Tiger Global became venture capital’s most aggressive firm during 2020-2021, deploying $60+ billion across 330+ deals with lightning-fast term sheets and sky-high valuations. The strategy created dozens of unicorns but collapsed spectacularly in 2022 with 50%+ portfolio losses.
The Blitzkrieg Strategy
Chase Coleman’s Tiger Global pioneered “spray and pray” investing: minimal diligence, pre-emptive offers above competing VCs, and signing term sheets within 48 hours of first meetings. The speed attracted founders tired of lengthy VC processes.
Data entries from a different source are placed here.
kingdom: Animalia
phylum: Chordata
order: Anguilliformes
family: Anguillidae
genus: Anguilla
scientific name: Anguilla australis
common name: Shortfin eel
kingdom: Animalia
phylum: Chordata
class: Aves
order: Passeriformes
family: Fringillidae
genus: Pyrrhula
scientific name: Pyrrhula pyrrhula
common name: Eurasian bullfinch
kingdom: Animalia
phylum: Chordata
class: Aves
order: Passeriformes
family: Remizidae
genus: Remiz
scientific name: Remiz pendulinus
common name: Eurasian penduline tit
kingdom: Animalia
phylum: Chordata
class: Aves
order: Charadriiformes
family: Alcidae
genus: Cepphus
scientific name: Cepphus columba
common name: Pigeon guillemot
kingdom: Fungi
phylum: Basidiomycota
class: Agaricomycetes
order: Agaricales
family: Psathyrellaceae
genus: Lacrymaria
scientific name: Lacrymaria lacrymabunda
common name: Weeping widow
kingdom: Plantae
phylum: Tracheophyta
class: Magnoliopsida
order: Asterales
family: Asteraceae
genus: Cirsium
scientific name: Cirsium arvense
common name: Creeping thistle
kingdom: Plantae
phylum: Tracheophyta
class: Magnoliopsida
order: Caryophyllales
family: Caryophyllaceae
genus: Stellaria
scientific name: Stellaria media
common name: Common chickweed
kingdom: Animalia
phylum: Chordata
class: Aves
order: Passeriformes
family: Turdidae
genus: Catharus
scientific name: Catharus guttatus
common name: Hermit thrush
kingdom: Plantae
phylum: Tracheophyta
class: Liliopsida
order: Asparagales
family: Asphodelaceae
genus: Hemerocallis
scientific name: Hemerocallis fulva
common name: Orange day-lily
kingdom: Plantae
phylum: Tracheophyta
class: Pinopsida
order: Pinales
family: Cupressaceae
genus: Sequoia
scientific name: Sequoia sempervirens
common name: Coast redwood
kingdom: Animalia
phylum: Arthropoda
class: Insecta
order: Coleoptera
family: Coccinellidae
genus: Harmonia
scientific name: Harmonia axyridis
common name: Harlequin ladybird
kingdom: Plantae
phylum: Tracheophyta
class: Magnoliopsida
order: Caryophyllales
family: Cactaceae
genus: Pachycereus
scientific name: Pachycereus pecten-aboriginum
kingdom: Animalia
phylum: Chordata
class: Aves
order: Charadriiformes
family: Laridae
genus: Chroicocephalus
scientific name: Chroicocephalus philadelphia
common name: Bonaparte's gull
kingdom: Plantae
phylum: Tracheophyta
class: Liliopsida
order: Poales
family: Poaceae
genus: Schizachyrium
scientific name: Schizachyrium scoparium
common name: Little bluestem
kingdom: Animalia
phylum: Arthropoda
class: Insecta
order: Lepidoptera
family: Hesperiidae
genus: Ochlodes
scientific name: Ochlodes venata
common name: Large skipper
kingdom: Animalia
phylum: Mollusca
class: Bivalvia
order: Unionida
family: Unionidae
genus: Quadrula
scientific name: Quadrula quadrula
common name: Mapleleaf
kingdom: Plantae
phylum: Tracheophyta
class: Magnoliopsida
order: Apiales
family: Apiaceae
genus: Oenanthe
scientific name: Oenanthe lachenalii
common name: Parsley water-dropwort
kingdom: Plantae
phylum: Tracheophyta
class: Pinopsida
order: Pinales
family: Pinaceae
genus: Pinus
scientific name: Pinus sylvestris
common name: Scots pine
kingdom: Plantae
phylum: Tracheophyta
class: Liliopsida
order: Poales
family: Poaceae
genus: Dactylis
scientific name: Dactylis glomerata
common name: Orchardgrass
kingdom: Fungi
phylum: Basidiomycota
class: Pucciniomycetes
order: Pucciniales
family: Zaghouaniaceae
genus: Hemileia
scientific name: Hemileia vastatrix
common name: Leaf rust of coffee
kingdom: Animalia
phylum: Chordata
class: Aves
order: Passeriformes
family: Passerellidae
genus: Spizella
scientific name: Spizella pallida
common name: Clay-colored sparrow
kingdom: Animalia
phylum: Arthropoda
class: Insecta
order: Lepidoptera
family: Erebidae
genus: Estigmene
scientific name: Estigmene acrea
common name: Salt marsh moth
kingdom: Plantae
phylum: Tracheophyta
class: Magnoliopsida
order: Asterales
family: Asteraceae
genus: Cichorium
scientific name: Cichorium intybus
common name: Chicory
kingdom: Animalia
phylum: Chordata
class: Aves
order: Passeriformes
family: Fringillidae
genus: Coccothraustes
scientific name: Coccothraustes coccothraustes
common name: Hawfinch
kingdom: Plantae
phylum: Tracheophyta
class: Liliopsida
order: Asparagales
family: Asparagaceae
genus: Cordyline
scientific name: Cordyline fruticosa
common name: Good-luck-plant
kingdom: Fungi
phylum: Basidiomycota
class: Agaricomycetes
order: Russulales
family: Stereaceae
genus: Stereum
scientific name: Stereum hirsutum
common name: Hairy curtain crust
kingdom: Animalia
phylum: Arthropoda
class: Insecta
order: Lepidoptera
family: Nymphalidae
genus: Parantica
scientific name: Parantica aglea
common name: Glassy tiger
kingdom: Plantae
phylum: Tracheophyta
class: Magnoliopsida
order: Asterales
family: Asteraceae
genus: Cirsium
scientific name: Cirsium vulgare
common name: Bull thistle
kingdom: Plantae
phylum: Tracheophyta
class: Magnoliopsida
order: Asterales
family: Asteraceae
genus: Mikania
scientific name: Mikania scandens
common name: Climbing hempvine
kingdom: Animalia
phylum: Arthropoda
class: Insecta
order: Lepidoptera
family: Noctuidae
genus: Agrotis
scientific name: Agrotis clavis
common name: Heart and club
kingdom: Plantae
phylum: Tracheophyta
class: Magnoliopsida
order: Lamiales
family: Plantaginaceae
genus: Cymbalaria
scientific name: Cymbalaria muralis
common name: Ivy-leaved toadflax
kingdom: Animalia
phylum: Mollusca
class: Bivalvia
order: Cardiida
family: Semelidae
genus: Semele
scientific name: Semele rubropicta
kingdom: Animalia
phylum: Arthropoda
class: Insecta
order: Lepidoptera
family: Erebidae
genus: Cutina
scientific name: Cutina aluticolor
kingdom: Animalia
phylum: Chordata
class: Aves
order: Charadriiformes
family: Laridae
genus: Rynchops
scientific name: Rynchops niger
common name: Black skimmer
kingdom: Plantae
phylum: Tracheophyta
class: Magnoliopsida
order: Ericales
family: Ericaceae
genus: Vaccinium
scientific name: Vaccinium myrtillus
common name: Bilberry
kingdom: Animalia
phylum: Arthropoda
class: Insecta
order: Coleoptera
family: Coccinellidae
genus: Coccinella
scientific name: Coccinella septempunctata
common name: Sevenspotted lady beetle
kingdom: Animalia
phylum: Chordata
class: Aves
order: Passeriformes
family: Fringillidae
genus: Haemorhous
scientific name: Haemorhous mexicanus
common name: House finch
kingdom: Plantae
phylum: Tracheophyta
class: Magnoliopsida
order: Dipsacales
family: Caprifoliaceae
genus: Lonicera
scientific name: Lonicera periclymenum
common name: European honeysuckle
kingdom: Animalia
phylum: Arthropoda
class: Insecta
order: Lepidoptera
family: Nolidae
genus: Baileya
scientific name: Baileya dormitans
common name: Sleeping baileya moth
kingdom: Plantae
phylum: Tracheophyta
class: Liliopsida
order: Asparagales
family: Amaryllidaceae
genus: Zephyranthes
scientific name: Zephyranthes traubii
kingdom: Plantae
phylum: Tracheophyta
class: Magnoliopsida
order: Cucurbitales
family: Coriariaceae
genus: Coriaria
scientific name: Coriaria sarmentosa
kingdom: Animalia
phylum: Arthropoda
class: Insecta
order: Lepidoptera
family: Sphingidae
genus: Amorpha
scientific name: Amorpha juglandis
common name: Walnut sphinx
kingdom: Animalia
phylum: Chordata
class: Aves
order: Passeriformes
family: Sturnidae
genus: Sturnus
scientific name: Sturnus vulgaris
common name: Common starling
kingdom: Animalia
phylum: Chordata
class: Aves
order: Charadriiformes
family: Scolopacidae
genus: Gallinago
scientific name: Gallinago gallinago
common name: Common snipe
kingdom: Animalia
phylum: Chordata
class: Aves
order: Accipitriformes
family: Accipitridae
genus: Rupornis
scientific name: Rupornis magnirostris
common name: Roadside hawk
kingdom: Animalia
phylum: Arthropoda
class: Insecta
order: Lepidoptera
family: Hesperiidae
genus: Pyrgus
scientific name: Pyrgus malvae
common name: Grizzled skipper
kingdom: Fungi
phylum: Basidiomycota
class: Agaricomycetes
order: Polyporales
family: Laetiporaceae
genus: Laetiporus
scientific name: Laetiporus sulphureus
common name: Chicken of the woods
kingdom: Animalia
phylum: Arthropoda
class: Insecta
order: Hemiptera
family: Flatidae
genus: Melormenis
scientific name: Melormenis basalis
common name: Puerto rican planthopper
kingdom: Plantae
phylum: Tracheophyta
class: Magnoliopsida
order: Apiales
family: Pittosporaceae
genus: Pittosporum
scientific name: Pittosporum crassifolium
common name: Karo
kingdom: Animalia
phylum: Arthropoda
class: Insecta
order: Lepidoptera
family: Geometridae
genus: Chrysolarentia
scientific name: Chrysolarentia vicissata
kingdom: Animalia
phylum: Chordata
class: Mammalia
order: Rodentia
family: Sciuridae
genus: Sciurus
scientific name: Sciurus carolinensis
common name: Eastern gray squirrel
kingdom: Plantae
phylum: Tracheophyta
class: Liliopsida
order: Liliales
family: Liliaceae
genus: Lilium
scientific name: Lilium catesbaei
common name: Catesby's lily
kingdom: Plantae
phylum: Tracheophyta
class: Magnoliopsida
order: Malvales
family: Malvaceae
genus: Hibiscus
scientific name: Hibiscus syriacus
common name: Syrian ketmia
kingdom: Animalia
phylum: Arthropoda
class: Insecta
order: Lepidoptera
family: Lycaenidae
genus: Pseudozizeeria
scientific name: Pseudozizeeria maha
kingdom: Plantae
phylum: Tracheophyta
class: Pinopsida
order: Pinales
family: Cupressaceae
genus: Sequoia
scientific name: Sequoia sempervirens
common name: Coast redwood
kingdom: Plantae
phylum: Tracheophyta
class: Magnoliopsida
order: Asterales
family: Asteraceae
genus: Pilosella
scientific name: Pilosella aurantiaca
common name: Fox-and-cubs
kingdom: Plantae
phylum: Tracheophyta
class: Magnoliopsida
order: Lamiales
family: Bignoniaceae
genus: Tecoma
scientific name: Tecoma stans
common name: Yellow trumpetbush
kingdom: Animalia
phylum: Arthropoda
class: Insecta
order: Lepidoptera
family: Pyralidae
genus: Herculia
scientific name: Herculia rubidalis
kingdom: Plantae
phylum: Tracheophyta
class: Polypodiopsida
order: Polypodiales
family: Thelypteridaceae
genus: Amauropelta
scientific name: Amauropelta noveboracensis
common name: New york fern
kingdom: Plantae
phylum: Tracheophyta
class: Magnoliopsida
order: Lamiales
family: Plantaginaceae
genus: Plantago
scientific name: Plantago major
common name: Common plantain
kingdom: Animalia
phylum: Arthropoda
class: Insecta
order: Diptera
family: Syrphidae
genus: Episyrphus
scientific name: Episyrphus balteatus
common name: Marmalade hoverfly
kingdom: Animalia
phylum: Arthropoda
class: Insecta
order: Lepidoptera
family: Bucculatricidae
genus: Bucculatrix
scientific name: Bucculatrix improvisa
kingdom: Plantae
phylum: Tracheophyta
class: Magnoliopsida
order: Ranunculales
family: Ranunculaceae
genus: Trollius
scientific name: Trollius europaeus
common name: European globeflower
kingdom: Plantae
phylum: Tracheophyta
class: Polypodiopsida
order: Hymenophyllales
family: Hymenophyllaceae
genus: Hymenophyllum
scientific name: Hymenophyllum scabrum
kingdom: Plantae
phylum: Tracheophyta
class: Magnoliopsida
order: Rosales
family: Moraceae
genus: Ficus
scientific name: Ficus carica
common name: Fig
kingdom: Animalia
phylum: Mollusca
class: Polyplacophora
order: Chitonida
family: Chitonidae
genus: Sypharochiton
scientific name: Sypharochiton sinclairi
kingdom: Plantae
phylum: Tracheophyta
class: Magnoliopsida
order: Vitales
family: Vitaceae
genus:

By 2021, Tiger participated in over 300 deals—more than Sequoia, a16z, and Benchmark combined. The firm backed Stripe, UiPath, Databricks, Chime, Ro, and dozens more late-stage rounds at peak valuations.
Why Founders Chose Tiger
Advantages: fast decisions, no board seat requirements, and willingness to pay highest prices. Tiger focused on growth metrics over traditional venture scrutiny. For founders wanting to maximize valuation quickly, Tiger became obvious choice.
The 2021 Peak
Tiger’s flagship hedge fund returned 200%+ from 2020-2021 riding tech stock surge. The venture portfolio ballooned to $60B+ across public and private holdings. Coleman became billionaire, the firm hired aggressively, and competitors raced to match speed/aggression.
The 2022 Collapse
Rising interest rates crushed growth stocks. Tiger’s public portfolio cratered 50%+ (2022). Private portfolio markdowns followed: Klarna down 85%, Instacart down 75%, Stripe down 28%. The $60B portfolio lost tens of billions in paper value.
Retreat & Reckoning
Tiger slowed dealmaking 90%, laid off staff, and admitted mispricing risk. Founders who took Tiger’s inflated valuations faced painful down rounds unable to justify prices. The firm’s “move fast” strategy became case study in bubble excess.
By 2023, Tiger returned to traditional hedge fund roots, chastened by venture losses.